## Exercise details
Arrange every line of the data below as a numbered list, leaving out the blank lines.

Entries supplied: Begin

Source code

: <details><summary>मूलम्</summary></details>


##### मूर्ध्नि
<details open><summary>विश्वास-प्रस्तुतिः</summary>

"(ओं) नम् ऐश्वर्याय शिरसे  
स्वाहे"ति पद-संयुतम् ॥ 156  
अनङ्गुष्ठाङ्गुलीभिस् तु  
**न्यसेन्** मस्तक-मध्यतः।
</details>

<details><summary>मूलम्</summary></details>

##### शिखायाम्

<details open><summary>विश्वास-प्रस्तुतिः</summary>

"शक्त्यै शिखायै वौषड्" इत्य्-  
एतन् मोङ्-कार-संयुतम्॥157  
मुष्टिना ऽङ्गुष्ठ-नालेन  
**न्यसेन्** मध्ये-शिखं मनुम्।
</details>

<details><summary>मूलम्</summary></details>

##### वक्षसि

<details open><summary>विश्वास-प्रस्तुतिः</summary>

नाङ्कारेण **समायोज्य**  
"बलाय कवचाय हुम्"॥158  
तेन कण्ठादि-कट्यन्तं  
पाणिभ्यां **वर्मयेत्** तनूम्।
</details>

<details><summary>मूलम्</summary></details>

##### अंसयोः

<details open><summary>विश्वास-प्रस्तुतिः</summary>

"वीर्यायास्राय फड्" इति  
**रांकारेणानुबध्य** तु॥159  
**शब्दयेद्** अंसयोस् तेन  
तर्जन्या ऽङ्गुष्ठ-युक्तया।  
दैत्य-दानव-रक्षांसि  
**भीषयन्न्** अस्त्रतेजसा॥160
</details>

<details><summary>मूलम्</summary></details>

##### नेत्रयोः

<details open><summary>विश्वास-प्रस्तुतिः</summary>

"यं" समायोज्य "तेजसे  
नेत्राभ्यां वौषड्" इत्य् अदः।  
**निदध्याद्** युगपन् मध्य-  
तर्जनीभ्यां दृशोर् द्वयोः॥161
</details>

Entries supplied: End

## Response to this exercise
1. Source code
2. : <details><summary>मूलम्</summary></details>
3. ##### मूर्ध्नि
4. <details open><summary>विश्वास-प्रस्तुतिः</summary>
5. "(ओं) नम् ऐश्वर्याय शिरसे  
6. स्वाहे"ति पद-संयुतम् ॥ 156  
7. अनङ्गुष्ठाङ्गुलीभिस् तु  
8. **न्यसेन्** मस्तक-मध्यतः।
9. </details>
10. <details><summary>मूलम्</summary></details>
11. ##### शिखायाम्
12. <details open><summary>विश्वास-प्रस्तुतिः</summary>
13. "शक्त्यै शिखायै वौषड्" इत्य्-  
14. एतन् मोङ्-कार-संयुतम्॥157  
15. मुष्टिना ऽङ्गुष्ठ-नालेन  
16. **न्यसेन्** मध्ये-शिखं मनुम्।
17. </details>
18. <details><summary>मूलम्</summary></details>
19. ##### वक्षसि
20. <details open><summary>विश्वास-प्रस्तुतिः</summary>
21. नाङ्कारेण **समायोज्य**  
22. "बलाय कवचाय हुम्"॥158  
23. तेन कण्ठादि-कट्यन्तं  
24. पाणिभ्यां **वर्मयेत्** तनूम्।
25. </details>
26. <details><summary>मूलम्</summary></details>
27. ##### अंसयोः
28. <details open><summary>विश्वास-प्रस्तुतिः</summary>
29. "वीर्यायास्राय फड्" इति  
30. **रांकारेणानुबध्य** तु॥159  
31. **शब्दयेद्** अंसयोस् तेन  
32. तर्जन्या ऽङ्गुष्ठ-युक्तया।  
33. दैत्य-दानव-रक्षांसि  
34. **भीषयन्न्** अस्त्रतेजसा॥160
35. </details>
36. <details><summary>मूलम्</summary></details>
37. ##### नेत्रयोः
38. <details open><summary>विश्वास-प्रस्तुतिः</summary>
39. "यं" समायोज्य "तेजसे  
40. नेत्राभ्यां वौषड्" इत्य् अदः।  
41. **निदध्याद्** युगपन् मध्य-  
42. तर्जनीभ्यां दृशोर् द्वयोः॥161
43. </details>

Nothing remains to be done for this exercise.